─── SOURCE TEXT

1918 – British women win the vote is they are over 30 and own property.  8 ½ million British women are thereby eligible to vote, but few take advantage of the right at first.

 

1918 – Marie Stopes  in Britain writes “Wise Parenthood” advocating birth control. Marie Sanger in “Family Limitation” advocating birth control was charged with disseminating obscene literature.

 

1918 – women in Canada (except in Quebec) get the right to vote

 

1918 –30 Many employers in Canada paid an allowance to married but not single employees, instead of a general wage allowance. This fund helped pay for family-related expenses. Later employers were required to pay into a fund that was used to help pay birth bonuses, nursing allowances and family allowance.

 

1918- Canada – by the Child Tax Exemption some costs of child-rearing were recognized, as was the social value of parenting

 

1919 – the British National Bureau of Economic Research defines income in the market economy as requiring money to change hands but it does include the value of the food produced in the home. (omission of unpaid labor . The principle that money must change hands continues in 2002 in Canada where child care also is not valued unless money changes hands)

 

1919 – Britain – by the Sex Disqualification(Removal) Act – women could now enter professions formerly for men only

 

1920 – in Canada a mother’s allowance is established in many provinces but only for mothers in distress.

 

1920 – in the US by the 19th Amendment, women got the right to vote

 

1920 – Dr. Augusta Stowe Gullen in “Should Husbands Pay Their Wives Salaries?” writes that the homemaking work of a wife increases a man’s earning capacity and that she is in effect his ‘business partner’. She lobbies government to declare a wife an equal partner in a marriage, with a definite income. The National Council of Canada debates the issue.

──────
─── SOURCE INFORMATION

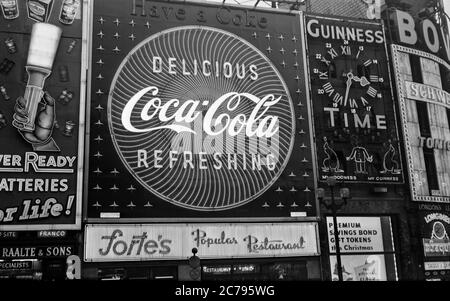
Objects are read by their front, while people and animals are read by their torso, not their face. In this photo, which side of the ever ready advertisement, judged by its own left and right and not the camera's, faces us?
front

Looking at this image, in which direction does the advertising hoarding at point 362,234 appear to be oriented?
toward the camera

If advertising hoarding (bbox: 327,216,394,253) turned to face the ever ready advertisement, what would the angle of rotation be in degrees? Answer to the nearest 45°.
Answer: approximately 45° to its right

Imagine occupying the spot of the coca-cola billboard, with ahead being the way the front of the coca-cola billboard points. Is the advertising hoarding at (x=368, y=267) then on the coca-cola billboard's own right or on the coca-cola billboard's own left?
on the coca-cola billboard's own left

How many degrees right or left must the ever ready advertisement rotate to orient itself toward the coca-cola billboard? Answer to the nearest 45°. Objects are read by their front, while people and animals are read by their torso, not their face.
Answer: approximately 90° to its left

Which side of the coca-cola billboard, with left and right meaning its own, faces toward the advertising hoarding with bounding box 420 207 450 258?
left

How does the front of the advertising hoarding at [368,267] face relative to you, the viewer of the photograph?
facing the viewer

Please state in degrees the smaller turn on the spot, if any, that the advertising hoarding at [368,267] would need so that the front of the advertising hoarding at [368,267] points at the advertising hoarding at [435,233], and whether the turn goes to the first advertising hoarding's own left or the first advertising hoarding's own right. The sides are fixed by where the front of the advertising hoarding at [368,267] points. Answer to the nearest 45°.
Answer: approximately 135° to the first advertising hoarding's own left
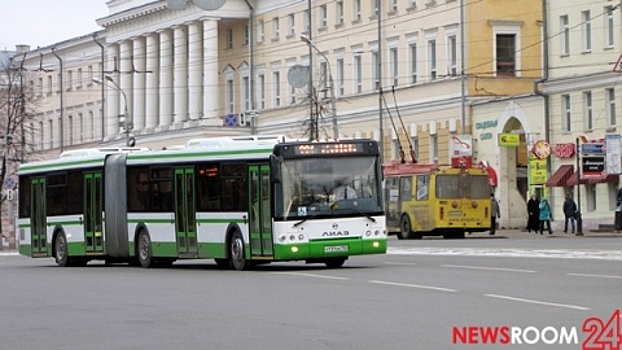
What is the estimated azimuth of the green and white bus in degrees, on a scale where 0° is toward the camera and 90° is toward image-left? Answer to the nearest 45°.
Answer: approximately 315°
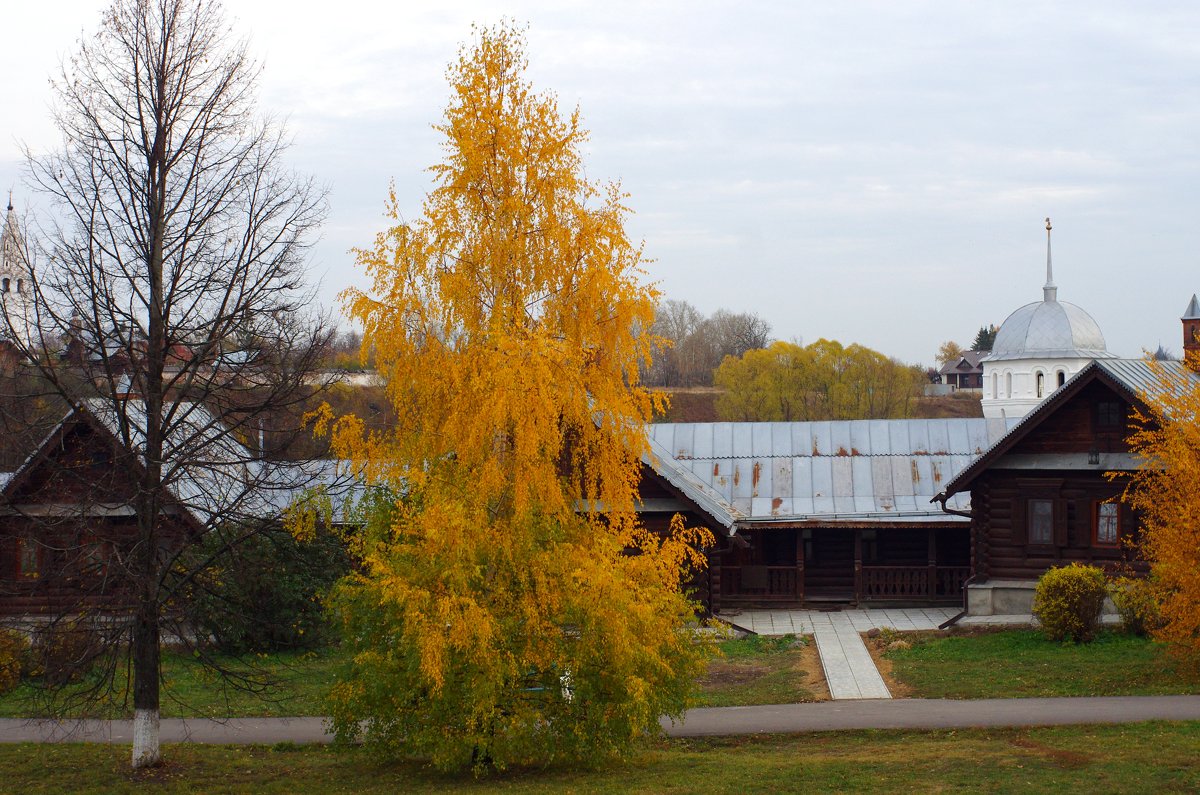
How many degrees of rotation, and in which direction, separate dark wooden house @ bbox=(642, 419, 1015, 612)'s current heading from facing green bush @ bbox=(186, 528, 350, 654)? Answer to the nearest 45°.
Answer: approximately 45° to its right

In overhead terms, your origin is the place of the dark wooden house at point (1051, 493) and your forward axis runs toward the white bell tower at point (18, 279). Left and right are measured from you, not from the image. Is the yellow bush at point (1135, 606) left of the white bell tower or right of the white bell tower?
left

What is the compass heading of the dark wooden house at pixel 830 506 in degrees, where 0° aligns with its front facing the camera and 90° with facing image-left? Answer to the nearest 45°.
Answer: approximately 0°

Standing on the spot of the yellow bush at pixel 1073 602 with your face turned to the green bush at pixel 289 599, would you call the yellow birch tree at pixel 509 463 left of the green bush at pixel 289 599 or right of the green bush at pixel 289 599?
left

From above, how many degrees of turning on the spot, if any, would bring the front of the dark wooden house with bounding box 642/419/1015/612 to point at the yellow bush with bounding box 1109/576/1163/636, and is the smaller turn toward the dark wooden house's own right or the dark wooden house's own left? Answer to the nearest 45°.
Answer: approximately 45° to the dark wooden house's own left
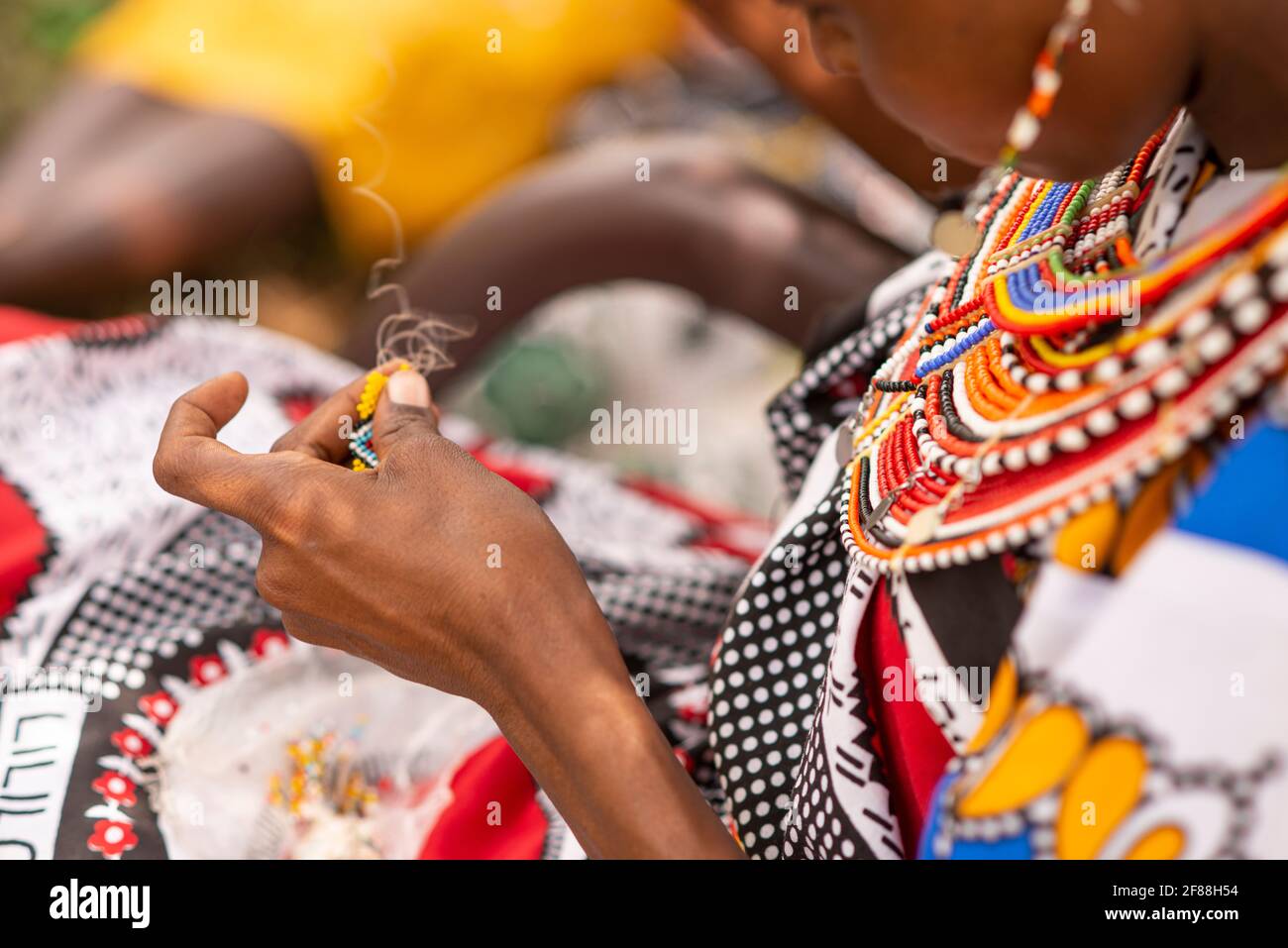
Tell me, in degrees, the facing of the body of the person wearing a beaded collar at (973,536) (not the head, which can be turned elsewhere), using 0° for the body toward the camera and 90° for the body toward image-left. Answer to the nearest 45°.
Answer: approximately 90°

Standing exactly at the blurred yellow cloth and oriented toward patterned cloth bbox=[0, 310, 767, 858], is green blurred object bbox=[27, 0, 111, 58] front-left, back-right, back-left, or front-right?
back-right
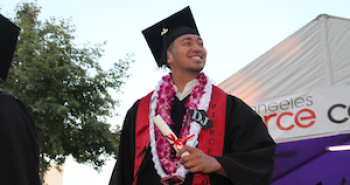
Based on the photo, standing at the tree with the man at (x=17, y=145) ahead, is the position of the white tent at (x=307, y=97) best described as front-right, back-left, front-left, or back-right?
front-left

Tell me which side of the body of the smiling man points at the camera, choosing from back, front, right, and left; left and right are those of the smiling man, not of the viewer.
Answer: front

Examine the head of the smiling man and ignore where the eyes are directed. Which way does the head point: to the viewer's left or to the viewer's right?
to the viewer's right

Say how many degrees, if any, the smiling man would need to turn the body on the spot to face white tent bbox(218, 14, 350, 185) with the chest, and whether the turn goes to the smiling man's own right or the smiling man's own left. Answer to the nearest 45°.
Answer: approximately 135° to the smiling man's own left

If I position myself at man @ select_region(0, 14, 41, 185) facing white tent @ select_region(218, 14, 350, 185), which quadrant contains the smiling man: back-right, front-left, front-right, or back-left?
front-right

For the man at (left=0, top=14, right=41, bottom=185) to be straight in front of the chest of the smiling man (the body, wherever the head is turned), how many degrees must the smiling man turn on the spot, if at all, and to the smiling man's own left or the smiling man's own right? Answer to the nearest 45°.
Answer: approximately 90° to the smiling man's own right

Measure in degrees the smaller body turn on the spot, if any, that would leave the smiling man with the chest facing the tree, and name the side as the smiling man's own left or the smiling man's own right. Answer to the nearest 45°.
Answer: approximately 135° to the smiling man's own right

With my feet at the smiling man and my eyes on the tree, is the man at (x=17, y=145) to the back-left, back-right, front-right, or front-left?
front-left
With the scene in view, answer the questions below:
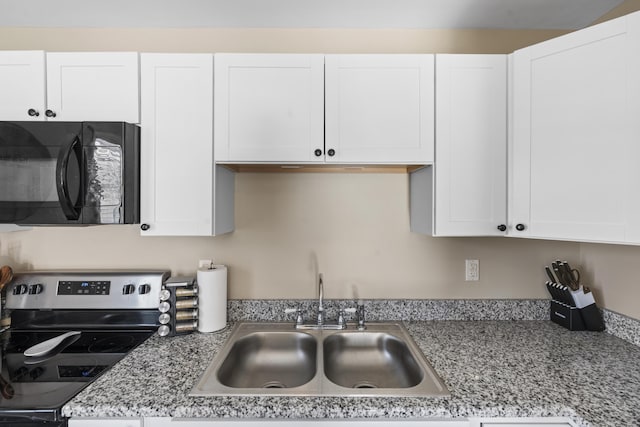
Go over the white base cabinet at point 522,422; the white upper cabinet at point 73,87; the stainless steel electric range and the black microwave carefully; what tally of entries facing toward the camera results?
4

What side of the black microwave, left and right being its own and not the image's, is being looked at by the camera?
front

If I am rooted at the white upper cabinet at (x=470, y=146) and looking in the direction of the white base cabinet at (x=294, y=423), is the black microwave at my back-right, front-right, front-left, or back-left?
front-right

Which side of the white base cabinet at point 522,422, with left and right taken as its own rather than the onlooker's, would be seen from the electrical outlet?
back

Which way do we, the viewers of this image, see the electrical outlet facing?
facing the viewer

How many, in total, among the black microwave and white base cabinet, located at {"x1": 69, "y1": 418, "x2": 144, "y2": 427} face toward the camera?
2

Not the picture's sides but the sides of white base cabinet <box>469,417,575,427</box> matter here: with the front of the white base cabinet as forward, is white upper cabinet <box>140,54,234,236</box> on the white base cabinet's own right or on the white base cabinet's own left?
on the white base cabinet's own right

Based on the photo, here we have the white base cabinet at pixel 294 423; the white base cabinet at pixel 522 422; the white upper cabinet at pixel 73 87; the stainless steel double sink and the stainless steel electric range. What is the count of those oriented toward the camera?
5

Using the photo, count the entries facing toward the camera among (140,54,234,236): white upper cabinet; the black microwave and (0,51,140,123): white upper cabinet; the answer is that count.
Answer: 3

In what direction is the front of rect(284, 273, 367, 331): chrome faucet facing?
toward the camera

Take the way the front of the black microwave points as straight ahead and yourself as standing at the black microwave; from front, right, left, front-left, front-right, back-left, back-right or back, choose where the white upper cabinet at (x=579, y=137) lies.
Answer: front-left

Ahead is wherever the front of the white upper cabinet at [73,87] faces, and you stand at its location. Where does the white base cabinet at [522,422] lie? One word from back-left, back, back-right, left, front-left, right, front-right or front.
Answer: front-left
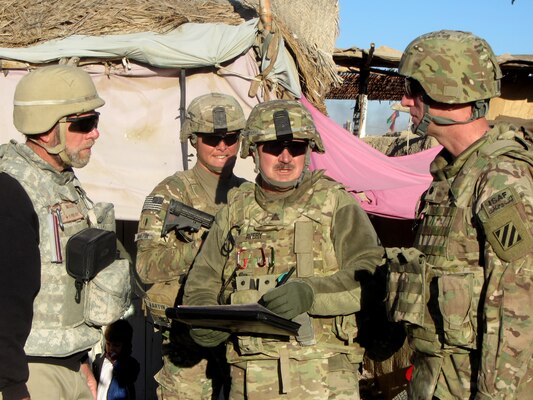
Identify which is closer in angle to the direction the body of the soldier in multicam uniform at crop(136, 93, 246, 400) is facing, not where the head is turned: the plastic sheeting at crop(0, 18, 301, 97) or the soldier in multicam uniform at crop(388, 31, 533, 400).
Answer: the soldier in multicam uniform

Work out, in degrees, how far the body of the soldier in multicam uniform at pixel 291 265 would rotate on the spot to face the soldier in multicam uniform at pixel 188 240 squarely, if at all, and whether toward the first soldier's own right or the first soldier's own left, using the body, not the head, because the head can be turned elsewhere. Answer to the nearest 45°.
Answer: approximately 135° to the first soldier's own right

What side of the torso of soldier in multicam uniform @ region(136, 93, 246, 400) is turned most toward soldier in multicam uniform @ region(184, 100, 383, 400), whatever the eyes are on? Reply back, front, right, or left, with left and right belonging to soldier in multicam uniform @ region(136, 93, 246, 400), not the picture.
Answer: front

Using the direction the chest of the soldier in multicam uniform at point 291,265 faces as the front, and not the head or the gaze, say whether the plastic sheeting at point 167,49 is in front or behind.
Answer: behind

──────

**WHAT YOU HAVE TO DO**:
Pick up the timeline of women's rights and family policy after its last entry and add the next few entries in the same format. The records have nothing to do with what you are asked to do here.

**TASK OUTPUT**:
 

1920 – in Alberta under the Infants Act – for the first time mothers as well as fathers become joint and equal guardians of their children. In Saskatchewan mothers are automatic guardians of children under age 14 and fathers are guardians of children over age 14)

 

1920 – Eleanor Raylor warns that women’s movements that ignore mothers’ rights invite failure.

 

1921 – in BC- maternity leave is granted, for 6 weeks.

 

1922- Alberta’s Married Women’s Act for the first time gives a woman absolute independence in her own financial and legal dealings (this may have been for unmarried women only)

 

1923 – Arnold Gesell in “The Preschool Child” emphasizes early childhood as a pivotal time for education

 

1923 – By Canada’s Bank Law the amount of money a married woman could deposit was raised to a maximum of $2,000.

 

1923 – UN passes a 5 part Declaration on the Rights of the Child

 

1923 – an amendment to the constitution to give ‘equality of rights’ to women, the Equal Rights Amendment, is introduced but not passed. It has been introduced in nearly every session of congress since, but by 2002 has still  not passed.

 

1925- Agnes MacPhail, Canadian Member of Parliament states that women must be given economic freedom within the home.  (the mechanism of such recognition varies. Some argue for salaries for wives)

 

1926 – Jean Piaget in “The Language and Thought of the Child” tracks development of intelligence through four main stages from zero to 15 years

 

1926-30 New Zealadn has a minimum salary to cover expenses of the earner supporting a family with two children. Extra bonuses are given for more than two children.

 

1927- Canada passes a pension act to assist provinces to give a pension to the elderly at  age 70.

 

1928 – Dr. John Watson in “Psychological Care of Infant and Child” argued that mothers may not be the best ones to raise their own children. He questioned whether children should even know their parents and advocated instead a ‘scientific’ way of raising children, “programming” the young to fit into the culture. He argued that parents should not hug or kiss their chidren.

 

1929 – Five Canadian Women (Emily Murphy, Louise McKinney, Nellie McClung, Irene Parlby and Henriette Muir Edwards) refuse to accept the Supreme Court ruling against them and take their plea to the Privy Council in England which rules that women are persons and can take roles in public life including in the Senate.  The recognition of women as legal  ‘persons’ became known as the Persons Case. (Edwards v. A. G. Canada)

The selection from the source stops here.